But we came back home and he did really well. We would go back to Toronto a couple times a year initially, and then once a year. Then the years just kept ticking by and he kept getting older. Then my new fear became, oh my God, we’re getting close to the point where he’s got to leave pediatric world and we got to go down the street to the adult hospital, and yikes. That’s a really great problem to have when you are in this world. But that brought a whole new set of challenges with it again, because as an adult they don’t want to talk to your mom and dad. They want to talk to you as the patient. As an 18, 19 year old kid, we were always the ones who were the spokesperson and the advocate for him. It was really challenging. At that point he was almost in denial about anything. He’s 18 years old, he’s invincible. I don’t need to worry about all this stuff. I don’t want to talk about it. I don’t want to talk about my medications.

So we went through quite a rocky transition time, I would say, for a couple of years where he was just not as compliant as he should have been. We were trying to be the bridge, but it got to the point where the hospital didn’t want to talk to us anymore. That was a challenging time. I mean, he’s 25 years old now and it’s gotten much better. That was probably one of the hardest times in just managing his illness, was having to turn it more over into his hands and trust that he was going to do the right things.

I never thought we would get this far. I think back to these times, well, initially when he was diagnosed, we were diagnosed in a hospital that had no experience with PH. It was basically take him home and enjoy the time you have left. We really never thought we would reach the milestones that we’ve reached. As he got sicker, we got to make the most of every day, because I don’t know how many days we’re going to have. I never thought we would get to this point. Even at the transplant point, it’s like, are we going to get through this? Are we going to come out the other side of this? Am I just dropping my son… Is this the last time I’m going to see my son, as I wheel him to the OR? You just kind of live with that in the back of your mind every day.

Even now, people will say to me, “So everything’s great. He’s fine now.” I’ll be like, “Well, I mean, yeah, he’s really good right now.” And that’s awesome. But you just don’t know what’s around the next corner and it’s a hard thing when you really sit with it to process. But again, I mean, I just try and look at it as none of us know. He’s living with something that he knows he is living with every day and none of us knows what’s next in life. I just watch the things that he’s been able to do. That day that in the restaurant where he is like, “Yeah, I’m going to play hockey.” I was like, “Okay.” And he had the transplant in September and another young fellow had a transplant around the same time, and they had a bit of a competition going, who was going to do the best in rehab and who was going to bike the longest? He used that and I started watching him.

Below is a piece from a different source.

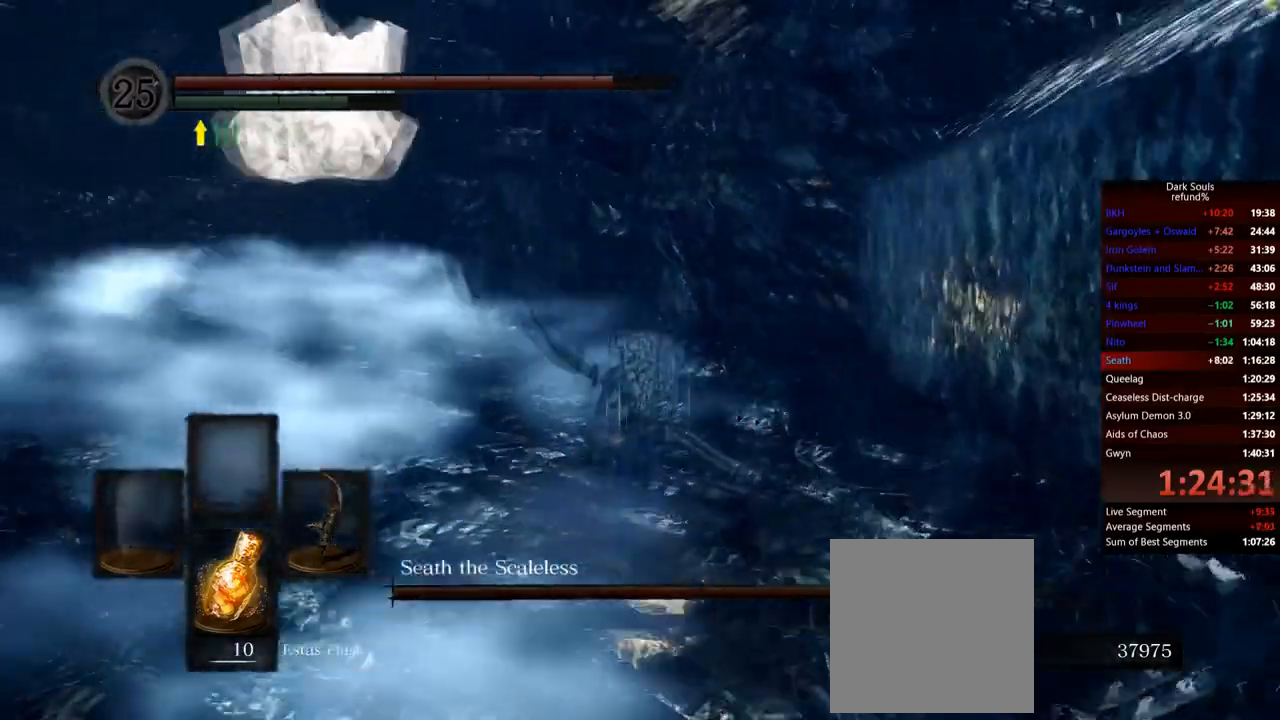
{"buttons": ["B"], "left_stick": "up", "right_stick": "center", "events": [[33, "right_stick", "down"], [200, "right_stick", "center"]]}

Then he would start asking the doctor every appointment, “So can I go play hockey now?” I’m talking October. The guy still has staples in his chest… And they’d be like, “Oh, no, no, not right now.” I’m like, oh God… And so every time we would go he would ask this question. So in January we’d go to the hospital and he does the same thing, “All right, so can I start to play hockey now?” And the doctor says, “Well, do you think you can find a league that has no contact?” He goes, “Oh yeah, yeah, yeah.” He said, “I don’t see why not.” I just about fell off my chair. He’s like, “All right.” So the next thing I know we’re sitting white knuckled in the rink watching him try and stand up on skates. He didn’t even remember that he used to know how to skate, he hadn’t skated since he was five years old. He was 11 and they put him on a team with, I think they were seven-year-olds with this amazing coach who was like, “We’re going to get this kid skating.”

He had a ball and he just went from there. I would be panicking about him wanting to do something and he would look at me and say, “Mom, I didn’t go through all this just so I could keep sitting home watching everybody else do things.” I was like, “How do you argue with that? All right, get out there and do what makes you happy, because that’s why we did what we did.”

So my name is Jennifer Gendron, and I am aware that my son Braden is rare.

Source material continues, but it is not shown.